**The input:**
- - - -
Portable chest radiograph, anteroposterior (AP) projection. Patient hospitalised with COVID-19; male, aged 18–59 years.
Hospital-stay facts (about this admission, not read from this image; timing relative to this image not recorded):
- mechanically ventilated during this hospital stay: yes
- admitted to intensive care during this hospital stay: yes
- - - -
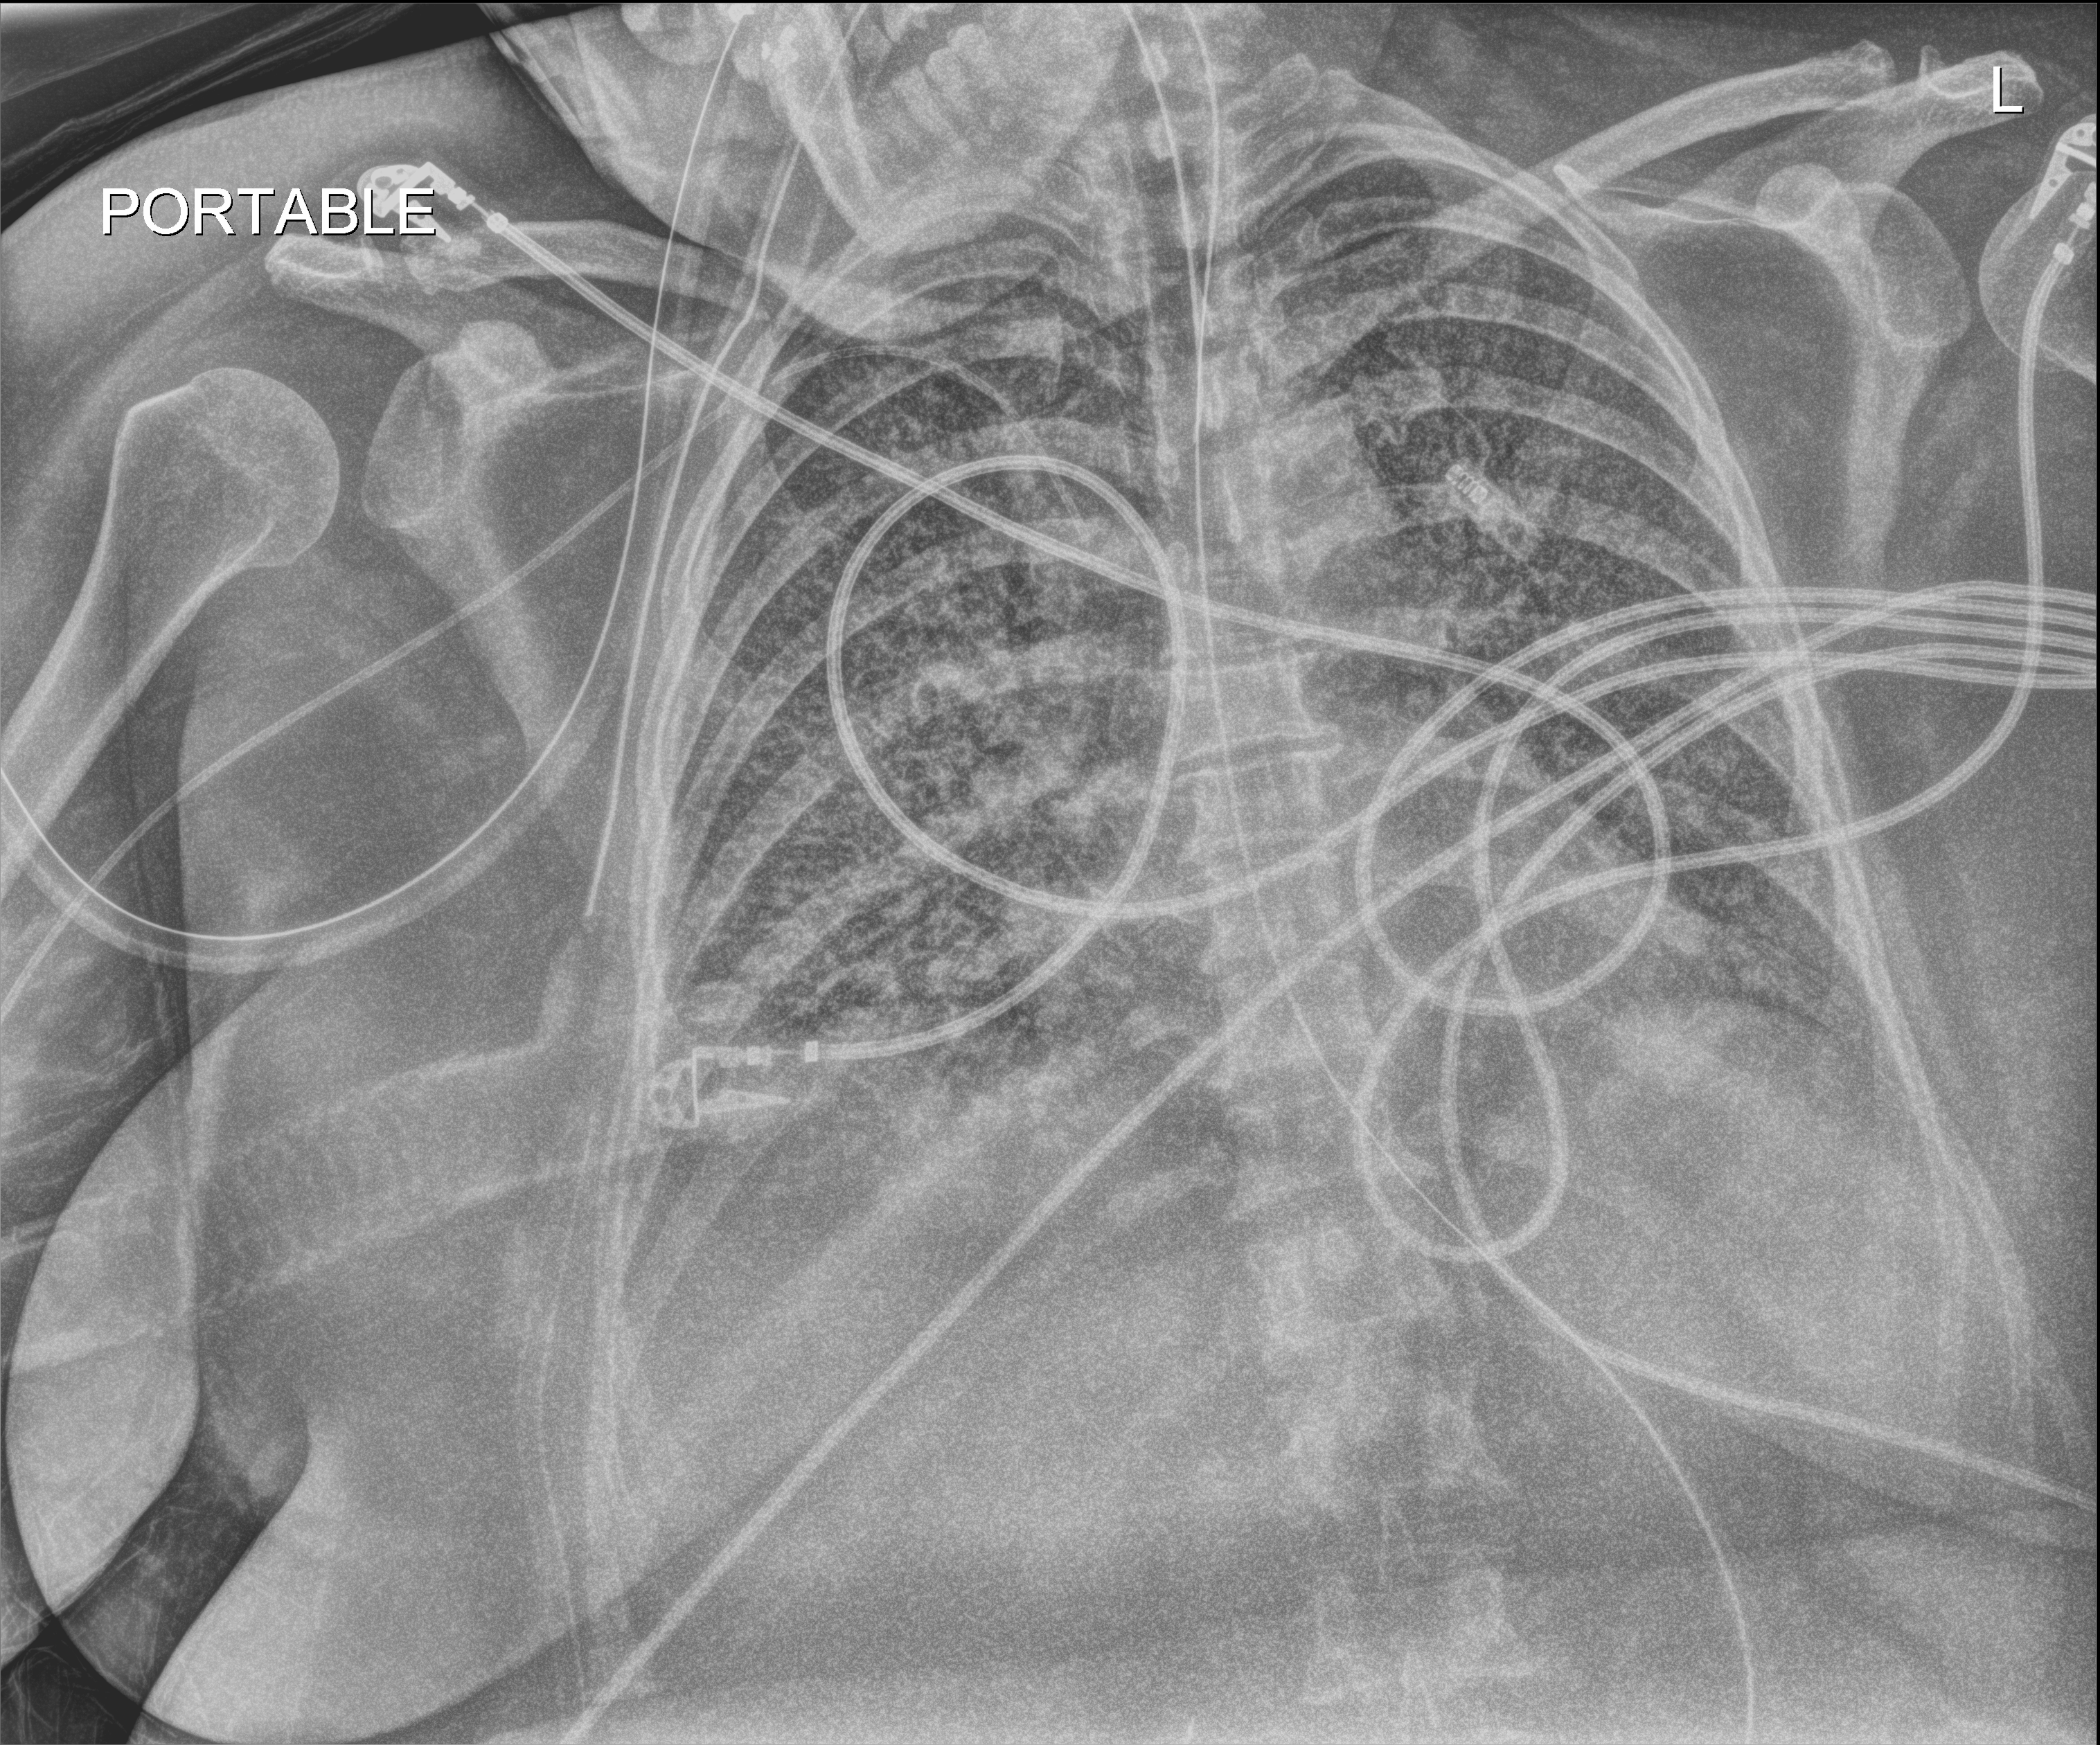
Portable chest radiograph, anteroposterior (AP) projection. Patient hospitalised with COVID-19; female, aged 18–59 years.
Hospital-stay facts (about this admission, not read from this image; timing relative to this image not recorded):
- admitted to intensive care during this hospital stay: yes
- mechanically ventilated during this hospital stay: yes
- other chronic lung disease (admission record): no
- - - -
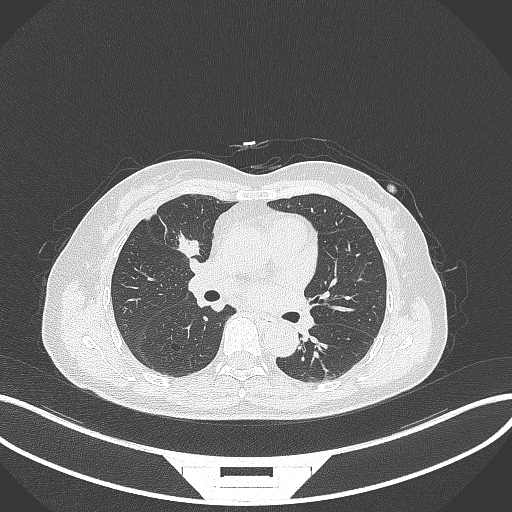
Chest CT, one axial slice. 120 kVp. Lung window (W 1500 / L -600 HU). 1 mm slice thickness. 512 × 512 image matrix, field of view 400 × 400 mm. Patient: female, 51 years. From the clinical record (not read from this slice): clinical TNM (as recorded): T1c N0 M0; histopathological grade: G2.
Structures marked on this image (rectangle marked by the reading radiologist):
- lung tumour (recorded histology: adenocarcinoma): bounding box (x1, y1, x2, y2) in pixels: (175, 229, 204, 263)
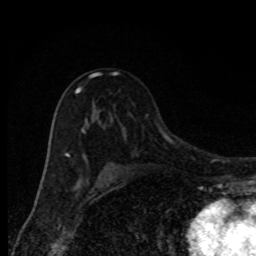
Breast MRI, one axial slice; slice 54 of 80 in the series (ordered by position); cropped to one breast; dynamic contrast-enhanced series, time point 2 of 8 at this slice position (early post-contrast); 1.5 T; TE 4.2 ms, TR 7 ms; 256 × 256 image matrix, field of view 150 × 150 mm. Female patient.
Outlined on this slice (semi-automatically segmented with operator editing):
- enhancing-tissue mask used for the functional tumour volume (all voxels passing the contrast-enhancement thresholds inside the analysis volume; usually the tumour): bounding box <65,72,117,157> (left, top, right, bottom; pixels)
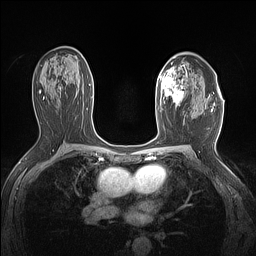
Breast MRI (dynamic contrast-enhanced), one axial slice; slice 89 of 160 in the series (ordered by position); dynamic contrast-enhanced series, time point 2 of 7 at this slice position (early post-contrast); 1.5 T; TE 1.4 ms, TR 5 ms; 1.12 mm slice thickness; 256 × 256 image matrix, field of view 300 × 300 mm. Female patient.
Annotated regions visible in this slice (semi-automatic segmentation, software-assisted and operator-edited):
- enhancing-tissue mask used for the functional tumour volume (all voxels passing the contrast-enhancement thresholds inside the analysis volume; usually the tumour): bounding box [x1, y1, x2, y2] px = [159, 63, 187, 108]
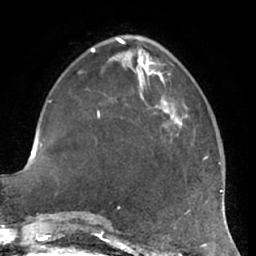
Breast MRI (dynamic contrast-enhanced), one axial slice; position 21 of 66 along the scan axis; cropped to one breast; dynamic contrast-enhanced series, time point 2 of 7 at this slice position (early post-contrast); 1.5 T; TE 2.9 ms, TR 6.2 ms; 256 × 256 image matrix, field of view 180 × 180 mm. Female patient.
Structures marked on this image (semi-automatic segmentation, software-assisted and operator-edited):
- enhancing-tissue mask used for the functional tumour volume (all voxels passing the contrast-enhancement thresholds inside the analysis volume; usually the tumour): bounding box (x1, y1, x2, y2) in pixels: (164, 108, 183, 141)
- - - -
**Instructions for the task:** Reproduce exactly, and with no other material, the lines between those holding "Chest CT, one" and "- lung tumour", inclusive.

**Answer to this exercise:**
Chest CT, one axial slice. 120 kVp. Lung window (W 1500 / L -600 HU). 1 mm slice thickness. 512 × 512 image matrix, field of view 400 × 400 mm. Patient: female, 51 years. From the clinical record (not read from this slice): clinical TNM (as recorded): T1c N0 M0; histopathological grade: G2.
Structures marked on this image (rectangle marked by the reading radiologist):
- lung tumour (recorded histology: adenocarcinoma): bounding box (x1, y1, x2, y2) in pixels: (175, 229, 204, 263)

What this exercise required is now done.